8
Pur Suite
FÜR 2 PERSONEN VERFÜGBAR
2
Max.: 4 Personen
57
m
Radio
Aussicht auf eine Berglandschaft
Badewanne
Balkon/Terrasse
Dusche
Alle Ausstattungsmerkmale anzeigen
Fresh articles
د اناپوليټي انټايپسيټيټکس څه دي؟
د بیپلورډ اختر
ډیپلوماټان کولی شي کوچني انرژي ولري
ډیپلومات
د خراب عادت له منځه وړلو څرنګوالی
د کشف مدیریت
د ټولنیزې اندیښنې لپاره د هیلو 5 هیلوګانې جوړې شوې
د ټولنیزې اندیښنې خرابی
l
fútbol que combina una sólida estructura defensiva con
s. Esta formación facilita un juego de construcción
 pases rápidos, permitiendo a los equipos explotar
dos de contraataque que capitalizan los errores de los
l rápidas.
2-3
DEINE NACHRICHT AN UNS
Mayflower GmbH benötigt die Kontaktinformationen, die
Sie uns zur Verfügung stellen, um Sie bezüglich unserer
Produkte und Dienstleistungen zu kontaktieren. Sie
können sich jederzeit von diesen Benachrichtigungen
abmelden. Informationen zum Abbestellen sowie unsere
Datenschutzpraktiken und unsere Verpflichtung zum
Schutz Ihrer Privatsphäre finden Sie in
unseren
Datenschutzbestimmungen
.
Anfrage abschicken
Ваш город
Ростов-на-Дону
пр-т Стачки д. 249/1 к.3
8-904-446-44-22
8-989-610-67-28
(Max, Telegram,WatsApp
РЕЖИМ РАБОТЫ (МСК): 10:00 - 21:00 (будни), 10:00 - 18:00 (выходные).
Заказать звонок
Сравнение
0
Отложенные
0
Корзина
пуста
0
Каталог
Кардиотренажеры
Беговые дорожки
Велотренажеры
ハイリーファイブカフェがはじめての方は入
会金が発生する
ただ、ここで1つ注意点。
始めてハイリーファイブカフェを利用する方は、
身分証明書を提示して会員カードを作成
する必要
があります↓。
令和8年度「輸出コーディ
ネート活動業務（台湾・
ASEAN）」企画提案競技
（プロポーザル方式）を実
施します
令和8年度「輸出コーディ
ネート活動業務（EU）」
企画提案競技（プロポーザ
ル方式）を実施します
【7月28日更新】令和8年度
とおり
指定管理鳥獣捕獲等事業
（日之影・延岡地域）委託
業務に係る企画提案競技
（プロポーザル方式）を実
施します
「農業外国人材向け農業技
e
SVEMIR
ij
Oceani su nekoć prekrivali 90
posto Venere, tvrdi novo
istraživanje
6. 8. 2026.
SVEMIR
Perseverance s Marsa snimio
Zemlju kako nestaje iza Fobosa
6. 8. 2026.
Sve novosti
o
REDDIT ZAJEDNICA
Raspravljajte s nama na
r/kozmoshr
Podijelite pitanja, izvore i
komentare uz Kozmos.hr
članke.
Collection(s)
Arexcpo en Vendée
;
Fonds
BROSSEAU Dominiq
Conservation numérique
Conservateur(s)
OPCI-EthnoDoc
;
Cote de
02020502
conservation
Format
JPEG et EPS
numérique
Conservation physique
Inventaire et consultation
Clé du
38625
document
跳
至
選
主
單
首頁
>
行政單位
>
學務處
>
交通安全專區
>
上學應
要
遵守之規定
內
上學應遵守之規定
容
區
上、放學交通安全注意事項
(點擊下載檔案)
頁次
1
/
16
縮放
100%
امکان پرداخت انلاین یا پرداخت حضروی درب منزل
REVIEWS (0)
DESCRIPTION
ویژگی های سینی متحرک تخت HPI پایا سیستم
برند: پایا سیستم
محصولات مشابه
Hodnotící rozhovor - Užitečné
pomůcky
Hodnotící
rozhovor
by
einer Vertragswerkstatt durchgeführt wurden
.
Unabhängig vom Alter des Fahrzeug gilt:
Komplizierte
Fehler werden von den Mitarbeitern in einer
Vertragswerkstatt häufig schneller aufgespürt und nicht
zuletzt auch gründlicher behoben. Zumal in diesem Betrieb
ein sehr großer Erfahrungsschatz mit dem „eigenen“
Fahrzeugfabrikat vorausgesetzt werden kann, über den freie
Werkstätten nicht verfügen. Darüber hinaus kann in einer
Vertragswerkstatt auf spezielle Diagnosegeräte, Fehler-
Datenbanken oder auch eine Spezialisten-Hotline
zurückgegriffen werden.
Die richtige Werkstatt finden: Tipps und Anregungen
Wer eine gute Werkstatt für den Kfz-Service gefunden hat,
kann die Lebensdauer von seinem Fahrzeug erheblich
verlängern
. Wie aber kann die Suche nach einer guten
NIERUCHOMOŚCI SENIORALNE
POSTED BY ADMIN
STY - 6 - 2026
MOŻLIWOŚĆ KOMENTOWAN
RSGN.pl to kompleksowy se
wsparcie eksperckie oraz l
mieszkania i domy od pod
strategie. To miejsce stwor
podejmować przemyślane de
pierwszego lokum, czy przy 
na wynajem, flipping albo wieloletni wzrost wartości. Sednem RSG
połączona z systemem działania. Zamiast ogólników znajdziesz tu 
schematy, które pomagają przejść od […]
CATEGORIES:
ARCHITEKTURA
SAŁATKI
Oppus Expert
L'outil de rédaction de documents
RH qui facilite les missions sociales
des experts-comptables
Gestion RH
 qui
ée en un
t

## Problem details
Arrange the lines above as a numbered list, beginning with the very first line and stopping after the line that contains "د بیپلورډ اختر". Leave out any blank lines.

## Completed exercise
1. 8
2. Pur Suite
3. FÜR 2 PERSONEN VERFÜGBAR
4. 2
5. Max.: 4 Personen
6. 57
7. m
8. Radio
9. Aussicht auf eine Berglandschaft
10. Badewanne
11. Balkon/Terrasse
12. Dusche
13. Alle Ausstattungsmerkmale anzeigen
14. Fresh articles
15. د اناپوليټي انټايپسيټيټکس څه دي؟
16. د بیپلورډ اختر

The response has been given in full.